Client shall defend, indemnify, and hold harmless Company, Company’s shareholders, trustees, affiliates, and successors from and against any and all liabilities and expense whatsoever – including without limitation, claims, damages, judgments, awards, settlements, investigations, costs, attorneys fees, and disbursements – which any of them may incur or become obligated to pay arising out of​ ​or resulting from the offering for sale, the sale, and/or use of the product(s), excluding, however, any such expenses and liabilities which may result from a breach of this Agreement or sole negligence or wilful misconduct by Company, or any of its shareholders, trustees, affiliates or successors. Client shall defend Company in any legal actions, regulatory actions, or the like arising from or related to this Agreement. The Company recognises and agrees that all of the Company’s shareholders, trustees, affiliates and successors shall not be held personally responsible or liable for any actions or representations of the Company.

15. CONTROLLING AGREEMENT

In the event of any conflict between the provisions contained in this Contract and any marketing materials used by Company, Company’s representatives, or employees, the provisions in this Agreement shall be controlling.

16. CHOICE OF LAW/VENUE

This Agreement shall be governed by and construed in accordance with the laws of the United Kingdom without giving effect to any principles or conflicts of law.
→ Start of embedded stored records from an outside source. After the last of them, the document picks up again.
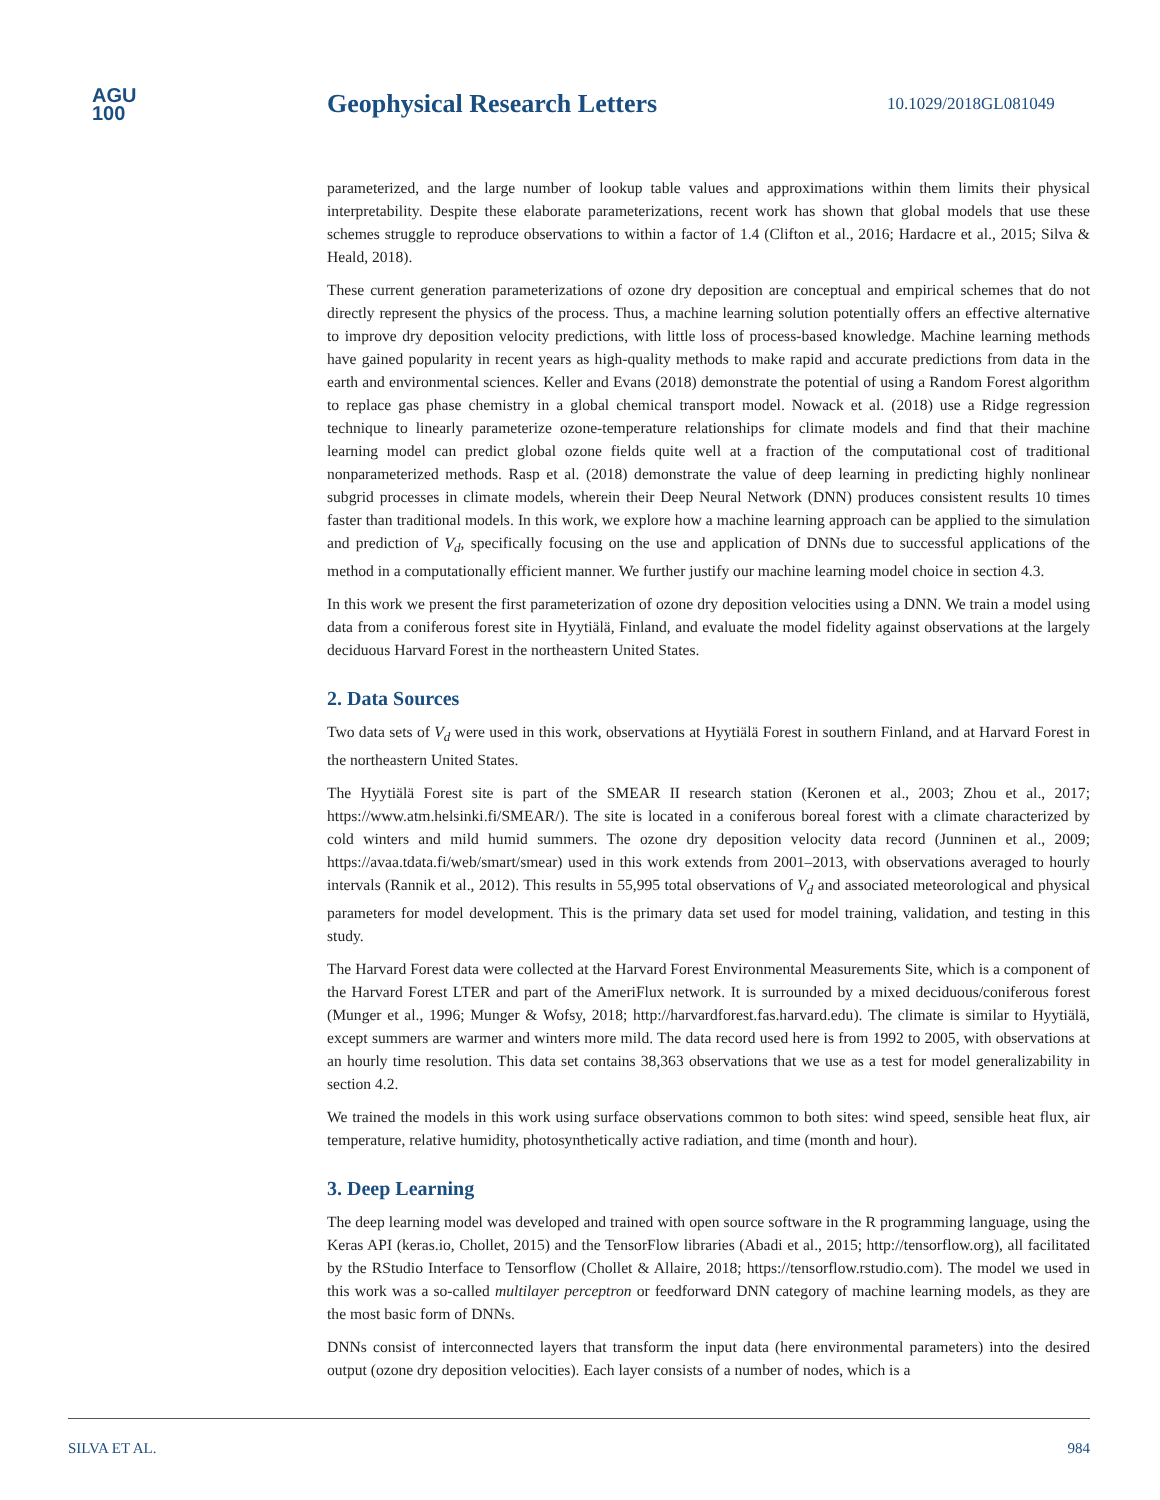AGU
100
Geophysical Research Letters
10.1029/2018GL081049
parameterized, and the large number of lookup table values and approximations within them limits their physical interpretability. Despite these elaborate parameterizations, recent work has shown that global models that use these schemes struggle to reproduce observations to within a factor of 1.4 (Clifton et al., 2016; Hardacre et al., 2015; Silva & Heald, 2018).
These current generation parameterizations of ozone dry deposition are conceptual and empirical schemes that do not directly represent the physics of the process. Thus, a machine learning solution potentially offers an effective alternative to improve dry deposition velocity predictions, with little loss of process-based knowledge. Machine learning methods have gained popularity in recent years as high-quality methods to make rapid and accurate predictions from data in the earth and environmental sciences. Keller and Evans (2018) demonstrate the potential of using a Random Forest algorithm to replace gas phase chemistry in a global chemical transport model. Nowack et al. (2018) use a Ridge regression technique to linearly parameterize ozone-temperature relationships for climate models and find that their machine learning model can predict global ozone fields quite well at a fraction of the computational cost of traditional nonparameterized methods. Rasp et al. (2018) demonstrate the value of deep learning in predicting highly nonlinear subgrid processes in climate models, wherein their Deep Neural Network (DNN) produces consistent results 10 times faster than traditional models. In this work, we explore how a machine learning approach can be applied to the simulation and prediction of V<sub>d</sub>, specifically focusing on the use and application of DNNs due to successful applications of the method in a computationally efficient manner. We further justify our machine learning model choice in section 4.3.
In this work we present the first parameterization of ozone dry deposition velocities using a DNN. We train a model using data from a coniferous forest site in Hyytiälä, Finland, and evaluate the model fidelity against observations at the largely deciduous Harvard Forest in the northeastern United States.
2. Data Sources
Two data sets of V<sub>d</sub> were used in this work, observations at Hyytiälä Forest in southern Finland, and at Harvard Forest in the northeastern United States.
The Hyytiälä Forest site is part of the SMEAR II research station (Keronen et al., 2003; Zhou et al., 2017; https://www.atm.helsinki.fi/SMEAR/). The site is located in a coniferous boreal forest with a climate characterized by cold winters and mild humid summers. The ozone dry deposition velocity data record (Junninen et al., 2009; https://avaa.tdata.fi/web/smart/smear) used in this work extends from 2001–2013, with observations averaged to hourly intervals (Rannik et al., 2012). This results in 55,995 total observations of V<sub>d</sub> and associated meteorological and physical parameters for model development. This is the primary data set used for model training, validation, and testing in this study.
The Harvard Forest data were collected at the Harvard Forest Environmental Measurements Site, which is a component of the Harvard Forest LTER and part of the AmeriFlux network. It is surrounded by a mixed deciduous/coniferous forest (Munger et al., 1996; Munger & Wofsy, 2018; http://harvardforest.fas.harvard.edu). The climate is similar to Hyytiälä, except summers are warmer and winters more mild. The data record used here is from 1992 to 2005, with observations at an hourly time resolution. This data set contains 38,363 observations that we use as a test for model generalizability in section 4.2.
We trained the models in this work using surface observations common to both sites: wind speed, sensible heat flux, air temperature, relative humidity, photosynthetically active radiation, and time (month and hour).
3. Deep Learning
The deep learning model was developed and trained with open source software in the R programming language, using the Keras API (keras.io, Chollet, 2015) and the TensorFlow libraries (Abadi et al., 2015; http://tensorflow.org), all facilitated by the RStudio Interface to Tensorflow (Chollet & Allaire, 2018; https://tensorflow.rstudio.com). The model we used in this work was a so-called multilayer perceptron or feedforward DNN category of machine learning models, as they are the most basic form of DNNs.
DNNs consist of interconnected layers that transform the input data (here environmental parameters) into the desired output (ozone dry deposition velocities). Each layer consists of a number of nodes, which is a
SILVA ET AL. 984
The parties hereto agree to submit any dispute or controversy arising out of or relating to this Agreement to arbitration in the United Kingdom Small Claims Court, Derby Combined Court, Derby. The prevailing party is entitled to be reimbursed for all reasonable legal fees from the non-prevailing party in order to enforce the provisions of this Agreement.

17. ENTIRE AGREEMENT

This Agreement constitutes the entire agreement between the parties pertaining to the subject matter hereof and supersedes all prior and contemporaneous agreements, negotiations and understandings, oral or written. This Agreement may be modified only by an instrument in writing duly executed by both parties.

18. SURVIVABILITY

The ownership, non-circumvention, non-disparagement, proprietary rights, and confidentiality provisions, and any provisions relating to payment of sums owed set forth in this Agreement, and any other provisions that by their sense and context the parties intend to have survive, shall survive the termination of this Agreement for any reason.

19. SEVERABILITY

If any of the provisions contained in this Agreement, or any part of them, is hereafter construed to be invalid or unenforceable, the same shall not affect the remainder of such provision or any other provision contained herein, which shall be given full effect regardless of the invalid provision or part thereof.

20. OTHER TERMS

Upon execution by signing below or by any other means outlined in section 1, the Parties agree that any individual, associate, and/or assign shall be bound by the terms of THIS AGREEMENT. A facsimile, electronic, or e-mailed executed copy of this Agreement, with a written or electronic signature, shall constitute a legal and binding instrument with the same effect as an originally signed copy.